◆ **The task**
Copy each of the records below line for line, reproducing every character, including punctuation and spacing.

◆ **Information shown**

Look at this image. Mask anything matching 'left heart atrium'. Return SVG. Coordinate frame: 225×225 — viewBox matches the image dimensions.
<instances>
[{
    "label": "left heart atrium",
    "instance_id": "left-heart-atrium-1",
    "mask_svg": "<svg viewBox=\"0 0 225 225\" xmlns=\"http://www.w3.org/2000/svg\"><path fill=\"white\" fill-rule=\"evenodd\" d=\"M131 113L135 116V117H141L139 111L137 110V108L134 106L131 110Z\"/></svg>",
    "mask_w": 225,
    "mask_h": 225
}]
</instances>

◆ **Exercise output**
Look at this image. Mask anything matching 'left heart atrium'. Return SVG. Coordinate frame: 225×225 — viewBox matches the image dimensions.
<instances>
[{
    "label": "left heart atrium",
    "instance_id": "left-heart-atrium-1",
    "mask_svg": "<svg viewBox=\"0 0 225 225\" xmlns=\"http://www.w3.org/2000/svg\"><path fill=\"white\" fill-rule=\"evenodd\" d=\"M131 113L135 116V117H141L139 111L137 110V108L134 106L131 110Z\"/></svg>",
    "mask_w": 225,
    "mask_h": 225
}]
</instances>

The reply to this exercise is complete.